Es natural que la posible salida del que ha sido el líder del PSOE y uno de los principales protagonistas de la política española en la última década se constituya en una de las incógnitas más importantes en estos días. Pero sería enormemente irresponsable que el debate empiece y se acabe ahí.
Es obvio que, en el siglo XXI, los liderazgos personales son uno de los ingredientes fundamentales de la política. Pero, si aceptamos que la causa de que el presidente de la cuarta economía de la Zona Euro pueda poner fin a su carrera política es una cacería con forma de lawfare contra su persona y sus seres queridos, entonces cualquier demócrata está obligado a preguntarse también qué se debe hacer para desterrar de una vez por todas y de forma definitiva este tipo de violencia golpista de nuestro sistema democrático. Y no solo preguntarse qué se debe hacer sino también comprometerse a hacerlo.
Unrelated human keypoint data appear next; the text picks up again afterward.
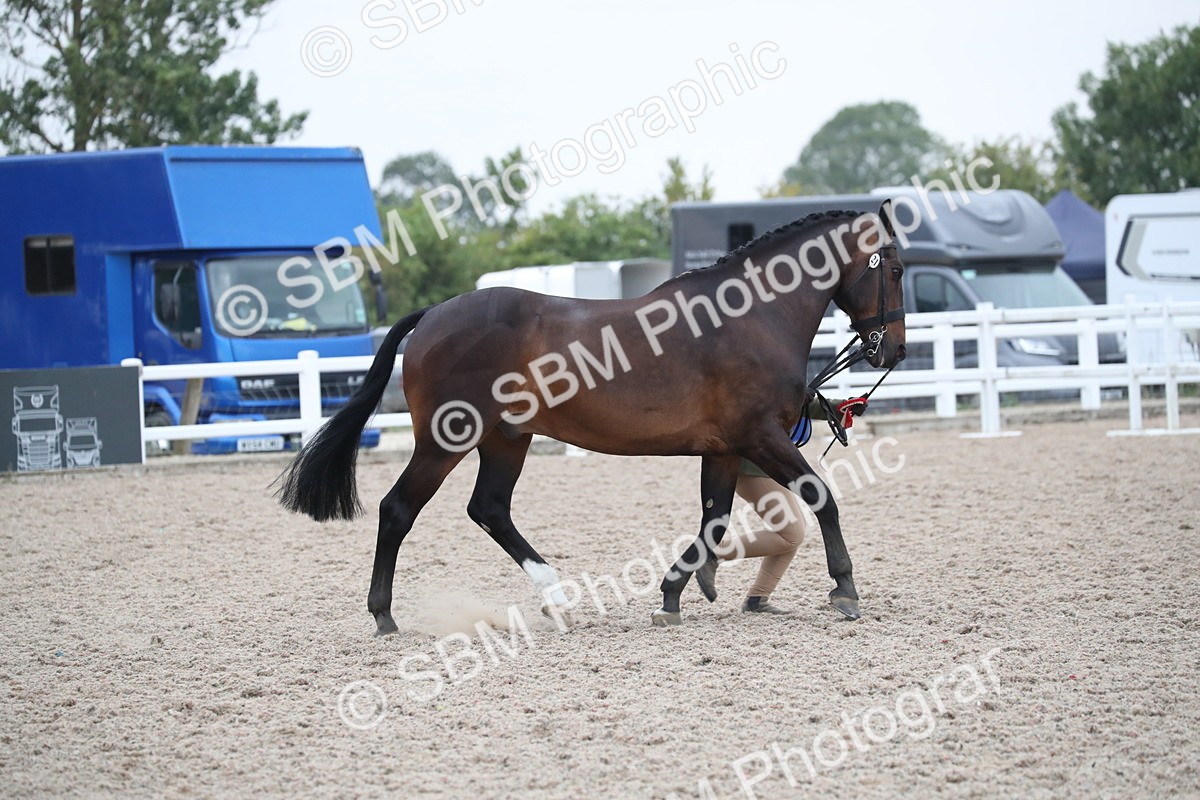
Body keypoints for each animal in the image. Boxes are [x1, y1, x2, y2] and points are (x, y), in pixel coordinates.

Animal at [275, 204, 907, 634]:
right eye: (897, 269)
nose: (893, 351)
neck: (751, 316)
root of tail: (433, 314)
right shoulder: (762, 436)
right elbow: (822, 497)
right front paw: (845, 590)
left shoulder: (726, 447)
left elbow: (714, 519)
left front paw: (677, 593)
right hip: (445, 440)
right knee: (398, 510)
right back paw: (384, 617)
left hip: (507, 439)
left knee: (489, 509)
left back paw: (556, 599)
Es natural que la posible salida del que ha sido el líder del PSOE y uno de los principales protagonistas de la política española en la última década se constituya en una de las incógnitas más importantes en estos días
Si aceptamos, como afirma Pedro Sánchez, que la operativa del lawfare es la que ha puesto en jaque la continuidad misma de su persona al frente del gobierno de España, entonces, no tendría justificación ninguna que no hiciéramos nada para acabar con el lawfare, tanto si Sánchez se queda como si se va.
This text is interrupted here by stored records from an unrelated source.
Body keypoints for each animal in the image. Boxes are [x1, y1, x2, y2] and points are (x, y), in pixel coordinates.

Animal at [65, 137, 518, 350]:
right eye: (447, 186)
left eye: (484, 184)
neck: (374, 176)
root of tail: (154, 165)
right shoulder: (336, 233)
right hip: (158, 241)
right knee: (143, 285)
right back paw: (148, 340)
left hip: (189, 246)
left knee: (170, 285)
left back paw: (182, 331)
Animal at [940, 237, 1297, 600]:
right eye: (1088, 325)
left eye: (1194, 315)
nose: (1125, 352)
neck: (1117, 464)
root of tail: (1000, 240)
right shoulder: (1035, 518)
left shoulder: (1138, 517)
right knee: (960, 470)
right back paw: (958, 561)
En cualquiera de los dos casos, el no cambiar la ley para arrebatar al PP su mayoría de bloqueo en la renovación del CGPJ, el no llevar a cabo reformas profundas en el sistema de justicia para que los magistrados que bordean la prevaricación no gocen de impunidad, el no aprobar una ley de medios que impida el control de la información —y de la desinformación— por parte de los grandes poderes económicos que quieren que ganen todas las elecciones la derecha y la extrema derecha cueste lo que cueste, el no tomar medidas contundentes contra los bulos, las noticias falsas y la propagación de odio en los grandes medios de comunicación, el no hacer todo esto —independientemente de cuál sea el desenlace de estos días vertiginosos— es tanto como aceptar que lo que ha llevado a Pedro Sánchez al borde del precipicio puede perfectamente volver a pasar al día siguiente, a la semana siguiente, al mes siguiente, con cualquier otro líder político que no esté al frente del PP o de VOX.
Es entendible que la ciudadanía y los periodistas se pregunten estos días si Sánchez se queda o se va. Pero esa no es la pregunta más importante. Lo que en realidad tenemos que preguntarnos si queremos defender la democracia es qué hacemos con los periodistas corruptos y con los jueces corruptos que nos han traído hasta esta situación. Necesitamos medios de comunicación y partidos políticos que se atrevan a mirar a este gravísimo problema a la cara o, más pronto que tarde, el golpe definitivo tendrá éxito.